Всё и Ничто (Андреева) - страница 105

Другой путь к достижению мерцания смысла и «смятенного взгляда» – селекционные изменения вещей, словно бы они живы и подвержены мутациям. Такую процедуру совершает Мерет Оппенгейм («Объект», 1936), наращивая мех на чашку с блюдцем так, чтобы обыденное восприятие буквально зашлось от невозможности осуществления естественной коммуникации с предметом, парализованное сексуальной притягательностью этой странной меховой полости; или позволяя венам проступить на поверхности перчатки. Аналогично действует Мэн Рэй, вшивая гвозди в утюг («Подарок») или соединяя магнит и пистолет в один действующий смысловой и формальный, почти звучащий блок («Компас»). Вещи, таким образом, превращаются в подобие чужеземных сакральных объектов, сохраняя в отдельных случаях (писсуар, колесо, сушилка для бутылок) пафос совершенной, нерукотворной промышленной формы. Идеальный пример такого абсурдистского предмета-идола – «Белый телефон-афродизиак» (1936) Сальвадора Дали.

Все эти сюрреалистические вещи, как и вообще все вещи в искусстве первого авангарда, суть энергетические станции. Но тип энергии, который они вырабатывают, различен: от рафинированной энергии формального эстетического преображения материала до энергии, остраняющей обыденность, погружающей банальный мир в состояние символического сна, в котором любой предмет лицедействует. Несмотря на противоположность этих двух энергетических импульсов, направленных один – к редукции, к чистоте основы, а другой – к гетерогенности, к нечистоте «всёчества», оба они наделяют обычную вещь способностью становиться волшебным предметом, изменяющим мир, расширяющим человеческое сознание.
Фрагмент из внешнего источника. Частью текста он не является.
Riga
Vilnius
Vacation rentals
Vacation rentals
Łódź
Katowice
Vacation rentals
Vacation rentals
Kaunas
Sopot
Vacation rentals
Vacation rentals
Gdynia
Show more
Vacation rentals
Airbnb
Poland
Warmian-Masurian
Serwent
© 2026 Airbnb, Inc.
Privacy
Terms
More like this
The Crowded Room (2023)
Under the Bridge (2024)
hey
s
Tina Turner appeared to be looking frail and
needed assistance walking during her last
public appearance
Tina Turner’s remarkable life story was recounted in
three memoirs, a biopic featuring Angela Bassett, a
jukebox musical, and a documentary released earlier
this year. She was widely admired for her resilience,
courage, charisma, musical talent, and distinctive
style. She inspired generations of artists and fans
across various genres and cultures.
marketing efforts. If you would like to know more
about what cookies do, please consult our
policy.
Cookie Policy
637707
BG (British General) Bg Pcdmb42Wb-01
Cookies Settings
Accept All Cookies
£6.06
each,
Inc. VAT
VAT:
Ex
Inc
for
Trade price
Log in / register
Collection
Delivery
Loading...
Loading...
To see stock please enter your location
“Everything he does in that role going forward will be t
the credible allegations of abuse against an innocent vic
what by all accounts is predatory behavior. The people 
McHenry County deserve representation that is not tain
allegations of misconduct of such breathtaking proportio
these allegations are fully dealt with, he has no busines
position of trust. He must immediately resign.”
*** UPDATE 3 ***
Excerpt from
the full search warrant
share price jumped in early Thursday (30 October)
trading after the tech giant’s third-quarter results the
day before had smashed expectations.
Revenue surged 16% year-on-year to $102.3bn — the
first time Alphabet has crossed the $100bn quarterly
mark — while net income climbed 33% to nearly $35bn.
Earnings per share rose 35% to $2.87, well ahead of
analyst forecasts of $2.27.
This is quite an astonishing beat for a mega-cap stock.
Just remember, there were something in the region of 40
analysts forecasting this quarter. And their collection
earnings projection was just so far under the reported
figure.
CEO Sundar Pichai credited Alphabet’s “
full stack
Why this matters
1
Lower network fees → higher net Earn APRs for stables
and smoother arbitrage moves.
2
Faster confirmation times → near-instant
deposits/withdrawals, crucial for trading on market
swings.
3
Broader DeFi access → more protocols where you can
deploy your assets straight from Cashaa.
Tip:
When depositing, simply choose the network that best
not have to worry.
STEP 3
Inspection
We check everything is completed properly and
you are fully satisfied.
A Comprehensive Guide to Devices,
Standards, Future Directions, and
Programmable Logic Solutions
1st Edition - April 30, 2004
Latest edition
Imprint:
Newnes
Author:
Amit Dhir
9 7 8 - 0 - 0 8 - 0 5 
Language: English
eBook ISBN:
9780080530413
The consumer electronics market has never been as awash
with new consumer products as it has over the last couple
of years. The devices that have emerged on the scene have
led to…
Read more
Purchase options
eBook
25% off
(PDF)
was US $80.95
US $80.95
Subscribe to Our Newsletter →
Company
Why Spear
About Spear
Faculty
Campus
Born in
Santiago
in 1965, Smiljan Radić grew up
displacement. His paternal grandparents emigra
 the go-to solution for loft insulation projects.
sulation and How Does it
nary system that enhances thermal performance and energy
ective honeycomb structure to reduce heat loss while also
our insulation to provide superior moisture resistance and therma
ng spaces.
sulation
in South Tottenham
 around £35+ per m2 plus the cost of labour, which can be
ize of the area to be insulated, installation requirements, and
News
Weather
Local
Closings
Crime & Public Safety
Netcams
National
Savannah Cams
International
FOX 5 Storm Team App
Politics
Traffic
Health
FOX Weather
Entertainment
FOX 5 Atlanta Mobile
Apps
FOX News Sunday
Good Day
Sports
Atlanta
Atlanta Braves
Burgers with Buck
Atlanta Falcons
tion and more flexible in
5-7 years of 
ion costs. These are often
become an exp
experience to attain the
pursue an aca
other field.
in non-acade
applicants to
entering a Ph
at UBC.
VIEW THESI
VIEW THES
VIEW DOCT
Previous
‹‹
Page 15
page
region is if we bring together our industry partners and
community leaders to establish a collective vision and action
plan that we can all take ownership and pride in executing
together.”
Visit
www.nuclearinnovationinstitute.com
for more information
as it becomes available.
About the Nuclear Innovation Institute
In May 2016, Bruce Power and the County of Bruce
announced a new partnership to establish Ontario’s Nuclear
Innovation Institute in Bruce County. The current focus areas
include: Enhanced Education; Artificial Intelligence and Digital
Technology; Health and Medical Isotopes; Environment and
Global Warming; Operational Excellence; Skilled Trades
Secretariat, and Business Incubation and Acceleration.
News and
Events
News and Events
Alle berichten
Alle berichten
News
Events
В дальнейшем энергетика и смысл вещи начинают меняться.


>Мэн Рэй. «Компас». 1920


>Мерет Оппенгейм. «Перчатка». 1985


>Мэн Рэй. «Обструкция». 1920/1961


Это происходит в середине 1950-х годов, когда после нескольких лет повсеместной популярности абстрактного экспрессионизма опять начинает расти ощущение недостаточности или академичности живописи как выразительного средства; и одновременно снова поднимается волна современности, которой должны соответствовать новые, футуристические формы, представляющие новую истину. Этот импульс современности был лишь отчасти похож на то, что в начале XX века сделало вещи столь привлекательными. Если в «материальных подборах» первого авангарда вещи символизировали героику производства, в том числе и производства новой художественной среды, то в Европе и США после Второй мировой войны более актуальной темой было потребление. Идея современности как прогресса теперь предполагала прогрессивную организацию новейшего общества не через производство, а через потребление. Анализу этой новой символической функции вещей посвятил свою книгу критики общества потребления «Мифологии» Р. Барт. Его исследования современного рекламного мифа могли бы быть проиллюстрированы ранним примером британского поп-арта – коллажем Ричарда Хэмильтона «Что же делает наши дома такими особенными, такими привлекательными?» (1956), представляющим «эстетику изобилия», как ее назвал первый теоретик поп-арта Лоуренс Аллоуэй или эстетику всёчества, устанавливающую знак равенства между произведением искусства и любой вещью.